Job item = Only those lines running from the start of the listing below through the line that holds "## 3. Cloning this project" are to be written out, exactly and in full.

------------------------------------

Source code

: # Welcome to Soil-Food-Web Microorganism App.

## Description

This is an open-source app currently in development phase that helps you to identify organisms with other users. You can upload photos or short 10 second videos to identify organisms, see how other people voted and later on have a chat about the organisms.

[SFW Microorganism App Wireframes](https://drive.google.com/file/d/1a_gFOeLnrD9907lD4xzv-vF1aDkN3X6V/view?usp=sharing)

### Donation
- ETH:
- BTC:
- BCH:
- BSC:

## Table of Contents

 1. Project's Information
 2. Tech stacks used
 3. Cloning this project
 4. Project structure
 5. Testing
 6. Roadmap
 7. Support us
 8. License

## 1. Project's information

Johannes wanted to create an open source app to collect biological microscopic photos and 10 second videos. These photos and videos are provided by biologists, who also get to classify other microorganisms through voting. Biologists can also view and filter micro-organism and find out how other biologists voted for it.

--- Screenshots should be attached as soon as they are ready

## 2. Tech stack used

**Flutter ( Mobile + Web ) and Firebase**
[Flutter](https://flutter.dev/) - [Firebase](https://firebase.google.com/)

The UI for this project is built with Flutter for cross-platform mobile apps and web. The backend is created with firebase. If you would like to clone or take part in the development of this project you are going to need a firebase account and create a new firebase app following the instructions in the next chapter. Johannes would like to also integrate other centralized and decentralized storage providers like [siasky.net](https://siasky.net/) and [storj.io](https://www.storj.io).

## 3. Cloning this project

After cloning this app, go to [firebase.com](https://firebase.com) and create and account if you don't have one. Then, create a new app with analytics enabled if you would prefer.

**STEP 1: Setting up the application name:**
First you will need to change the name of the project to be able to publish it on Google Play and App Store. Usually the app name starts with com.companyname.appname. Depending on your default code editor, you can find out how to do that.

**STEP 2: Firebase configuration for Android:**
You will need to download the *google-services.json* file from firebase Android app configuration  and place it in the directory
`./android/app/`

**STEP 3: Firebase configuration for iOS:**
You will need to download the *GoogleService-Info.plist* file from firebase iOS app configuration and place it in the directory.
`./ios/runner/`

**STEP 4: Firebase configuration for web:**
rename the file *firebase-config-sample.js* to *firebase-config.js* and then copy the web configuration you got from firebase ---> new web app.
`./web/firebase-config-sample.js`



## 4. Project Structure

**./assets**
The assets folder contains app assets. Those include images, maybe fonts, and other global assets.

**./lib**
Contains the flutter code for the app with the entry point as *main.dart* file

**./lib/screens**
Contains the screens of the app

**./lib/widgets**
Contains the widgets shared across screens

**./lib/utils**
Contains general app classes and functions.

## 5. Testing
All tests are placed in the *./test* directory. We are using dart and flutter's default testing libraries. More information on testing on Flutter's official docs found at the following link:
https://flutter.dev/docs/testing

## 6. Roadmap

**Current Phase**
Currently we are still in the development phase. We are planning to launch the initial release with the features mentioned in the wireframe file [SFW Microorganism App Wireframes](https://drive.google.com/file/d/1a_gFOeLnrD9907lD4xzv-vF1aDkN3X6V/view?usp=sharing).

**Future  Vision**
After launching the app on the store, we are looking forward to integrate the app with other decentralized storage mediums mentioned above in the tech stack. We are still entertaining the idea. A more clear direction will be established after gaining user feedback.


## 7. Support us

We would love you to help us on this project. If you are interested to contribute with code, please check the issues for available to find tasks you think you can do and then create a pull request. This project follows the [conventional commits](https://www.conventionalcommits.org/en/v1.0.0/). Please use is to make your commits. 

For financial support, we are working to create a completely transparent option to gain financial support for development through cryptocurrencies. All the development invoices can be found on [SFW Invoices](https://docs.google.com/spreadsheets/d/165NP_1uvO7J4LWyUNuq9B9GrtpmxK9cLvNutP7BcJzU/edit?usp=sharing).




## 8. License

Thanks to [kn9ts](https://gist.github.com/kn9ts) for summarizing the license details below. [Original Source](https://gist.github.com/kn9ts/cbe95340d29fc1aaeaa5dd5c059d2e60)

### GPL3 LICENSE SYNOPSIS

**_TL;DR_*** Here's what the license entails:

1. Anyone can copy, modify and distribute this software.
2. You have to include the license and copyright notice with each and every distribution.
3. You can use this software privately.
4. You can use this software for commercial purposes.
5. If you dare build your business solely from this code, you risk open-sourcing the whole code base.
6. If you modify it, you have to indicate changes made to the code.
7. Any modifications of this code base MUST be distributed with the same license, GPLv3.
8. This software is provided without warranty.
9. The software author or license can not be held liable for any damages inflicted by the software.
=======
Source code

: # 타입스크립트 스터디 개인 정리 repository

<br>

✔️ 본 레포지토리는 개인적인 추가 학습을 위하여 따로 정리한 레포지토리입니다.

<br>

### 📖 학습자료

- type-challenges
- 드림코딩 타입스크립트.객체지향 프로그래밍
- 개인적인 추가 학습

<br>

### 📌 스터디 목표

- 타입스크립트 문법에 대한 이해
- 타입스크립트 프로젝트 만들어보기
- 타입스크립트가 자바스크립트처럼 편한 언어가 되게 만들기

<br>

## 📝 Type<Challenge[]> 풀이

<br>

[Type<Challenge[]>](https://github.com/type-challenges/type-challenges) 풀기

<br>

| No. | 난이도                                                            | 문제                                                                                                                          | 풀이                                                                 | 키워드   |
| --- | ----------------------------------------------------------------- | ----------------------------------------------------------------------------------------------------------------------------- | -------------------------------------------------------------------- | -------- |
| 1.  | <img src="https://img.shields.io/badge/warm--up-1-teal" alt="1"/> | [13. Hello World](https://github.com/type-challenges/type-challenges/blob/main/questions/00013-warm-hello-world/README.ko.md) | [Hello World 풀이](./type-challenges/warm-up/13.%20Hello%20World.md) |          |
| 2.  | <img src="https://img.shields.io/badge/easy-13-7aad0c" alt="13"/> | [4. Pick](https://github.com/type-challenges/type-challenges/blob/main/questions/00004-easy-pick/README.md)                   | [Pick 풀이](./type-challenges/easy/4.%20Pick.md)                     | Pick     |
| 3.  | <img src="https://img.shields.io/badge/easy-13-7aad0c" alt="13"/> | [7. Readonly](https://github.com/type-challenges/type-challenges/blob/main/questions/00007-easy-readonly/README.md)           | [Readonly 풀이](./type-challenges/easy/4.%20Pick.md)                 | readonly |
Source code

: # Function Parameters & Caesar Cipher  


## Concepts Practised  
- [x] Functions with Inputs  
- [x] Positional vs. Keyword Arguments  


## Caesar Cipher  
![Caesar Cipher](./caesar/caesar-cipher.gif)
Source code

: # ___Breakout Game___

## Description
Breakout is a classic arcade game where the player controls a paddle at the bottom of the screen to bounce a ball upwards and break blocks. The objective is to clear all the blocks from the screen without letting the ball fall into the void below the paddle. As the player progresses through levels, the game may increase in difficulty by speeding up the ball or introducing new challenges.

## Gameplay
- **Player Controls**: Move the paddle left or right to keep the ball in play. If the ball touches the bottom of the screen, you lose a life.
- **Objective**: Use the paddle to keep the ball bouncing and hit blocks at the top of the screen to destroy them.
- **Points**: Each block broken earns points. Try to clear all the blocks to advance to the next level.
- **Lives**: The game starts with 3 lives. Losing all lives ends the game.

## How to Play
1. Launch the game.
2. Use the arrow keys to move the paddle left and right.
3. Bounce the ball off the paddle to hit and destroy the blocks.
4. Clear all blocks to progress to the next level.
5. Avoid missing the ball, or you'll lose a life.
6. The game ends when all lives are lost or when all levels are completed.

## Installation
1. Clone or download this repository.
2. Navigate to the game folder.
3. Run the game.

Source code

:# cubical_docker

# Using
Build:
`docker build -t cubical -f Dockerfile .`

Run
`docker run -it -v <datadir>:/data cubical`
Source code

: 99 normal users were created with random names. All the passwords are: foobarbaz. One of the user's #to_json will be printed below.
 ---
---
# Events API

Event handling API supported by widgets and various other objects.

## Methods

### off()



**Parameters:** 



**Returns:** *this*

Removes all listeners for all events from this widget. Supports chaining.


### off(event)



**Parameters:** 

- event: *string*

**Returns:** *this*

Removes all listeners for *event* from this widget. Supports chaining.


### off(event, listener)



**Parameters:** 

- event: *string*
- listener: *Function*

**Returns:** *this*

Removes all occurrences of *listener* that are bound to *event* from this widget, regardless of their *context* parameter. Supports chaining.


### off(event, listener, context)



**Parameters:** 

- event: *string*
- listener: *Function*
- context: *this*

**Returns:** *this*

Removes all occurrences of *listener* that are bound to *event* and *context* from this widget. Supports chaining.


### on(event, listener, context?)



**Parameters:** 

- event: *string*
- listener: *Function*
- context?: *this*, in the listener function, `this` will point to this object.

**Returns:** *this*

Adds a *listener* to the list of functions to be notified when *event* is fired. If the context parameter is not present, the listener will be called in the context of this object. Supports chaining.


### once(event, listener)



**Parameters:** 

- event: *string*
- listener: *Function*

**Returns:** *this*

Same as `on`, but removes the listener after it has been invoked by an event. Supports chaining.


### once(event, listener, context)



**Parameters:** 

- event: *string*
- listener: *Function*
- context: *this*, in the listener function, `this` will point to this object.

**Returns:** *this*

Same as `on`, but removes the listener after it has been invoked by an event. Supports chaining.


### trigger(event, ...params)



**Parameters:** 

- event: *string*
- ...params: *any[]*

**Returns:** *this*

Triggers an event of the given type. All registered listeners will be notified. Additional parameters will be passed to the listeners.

------------------------------------

Exercise result =
Source code

: # Welcome to Soil-Food-Web Microorganism App.

## Description

This is an open-source app currently in development phase that helps you to identify organisms with other users. You can upload photos or short 10 second videos to identify organisms, see how other people voted and later on have a chat about the organisms.

[SFW Microorganism App Wireframes](https://drive.google.com/file/d/1a_gFOeLnrD9907lD4xzv-vF1aDkN3X6V/view?usp=sharing)

### Donation
- ETH:
- BTC:
- BCH:
- BSC:

## Table of Contents

 1. Project's Information
 2. Tech stacks used
 3. Cloning this project
 4. Project structure
 5. Testing
 6. Roadmap
 7. Support us
 8. License

## 1. Project's information

Johannes wanted to create an open source app to collect biological microscopic photos and 10 second videos. These photos and videos are provided by biologists, who also get to classify other microorganisms through voting. Biologists can also view and filter micro-organism and find out how other biologists voted for it.

--- Screenshots should be attached as soon as they are ready

## 2. Tech stack used

**Flutter ( Mobile + Web ) and Firebase**
[Flutter](https://flutter.dev/) - [Firebase](https://firebase.google.com/)

The UI for this project is built with Flutter for cross-platform mobile apps and web. The backend is created with firebase. If you would like to clone or take part in the development of this project you are going to need a firebase account and create a new firebase app following the instructions in the next chapter. Johannes would like to also integrate other centralized and decentralized storage providers like [siasky.net](https://siasky.net/) and [storj.io](https://www.storj.io).

## 3. Cloning this project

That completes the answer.